Mere mortals doing what needed to be done a hundred years earlier would have the same effect as divine intervention .

He stared at the email on the screen, and suddenly had the urge to respond to it. He wrote only two words in the reply: Got it. Immediately, a response came back informing him that the address was undeliverable. He picked up his phone and looked at the caller ID, an ordinary number from China Mobile. He pressed the “call” button, and a recorded voice informed him that the number was not in service.

Returning to the balcony, he luxuriated in the watery moonlight. The neighborhood was completely quiet this late at night, and the moon bathed the buildings and the ground in a milky, unreal, tender glow. He had the sensation of waking from a dream, or perhaps he was still dreaming.

The phone rang again. The screen showed another unfamiliar number, but as soon as he picked up, he recognized the voice of his future self.
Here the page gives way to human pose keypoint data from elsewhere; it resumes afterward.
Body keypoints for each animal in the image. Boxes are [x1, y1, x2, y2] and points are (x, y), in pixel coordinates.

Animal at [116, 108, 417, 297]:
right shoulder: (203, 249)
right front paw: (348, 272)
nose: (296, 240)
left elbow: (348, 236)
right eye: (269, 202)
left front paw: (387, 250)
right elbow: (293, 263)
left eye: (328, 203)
It was still distant and hollow, but the background noises were different.

“You succeeded,” his future self said.

“When are you calling from?” he asked.

“The year 2119.”

“So four years earlier than the last time you called.”

“For me, this is the first time I’ve ever called you… or calling me, I guess. But I do remember receiving that phone call you mentioned more than a hundred years ago.”

“That was just twenty minutes ago, for me. How is everything? Has the seawater receded?”

“There’s no seawater. The climate never warmed drastically, and sea levels didn’t rise. The history you heard about twenty minutes earlier never happened. In our history books, solar energy made a breakthrough in the early twenty-first century and culminated in the silicon plow, which made large-scale solar energy collection possible. In the 2020s, solar energy came to dominate world energy markets, and fossil fuels quickly vanished. The first half of your—our—life has been a brilliant rising arc tied to the silicon plow, and in three years from your time, the technology will begin to spread across the globe. However, just like the history of the coal and oil industries, the history of solar energy hasn’t generated any lasting celebrities, not even you.”

“I don’t care about being famous. It’s wonderful to have had a role in saving the world.”

“Of course we don’t care about fame. In fact, it’s good that we are not well known, otherwise we’d be treated as history’s greatest criminal. The world has changed, but not for the better. The good thing is that only one person, you and me, knows this. Even those who had devised and implemented the plan to interfere with history the last time have no memories of fossil fuel use in the rest of the twenty-first century since that timeline never came to be. I don’t remember calling you, but I do remember getting the call from the future. That phone call is, in fact, the only clue I have to that nonexistent history. Listen! What do you hear?”

Through the receiver, he detected faint cries that reminded him of clouds of swarming birds above the woods at dusk. Gusts of wind swept through the trees from time to time, overwhelming the cries with susurrations.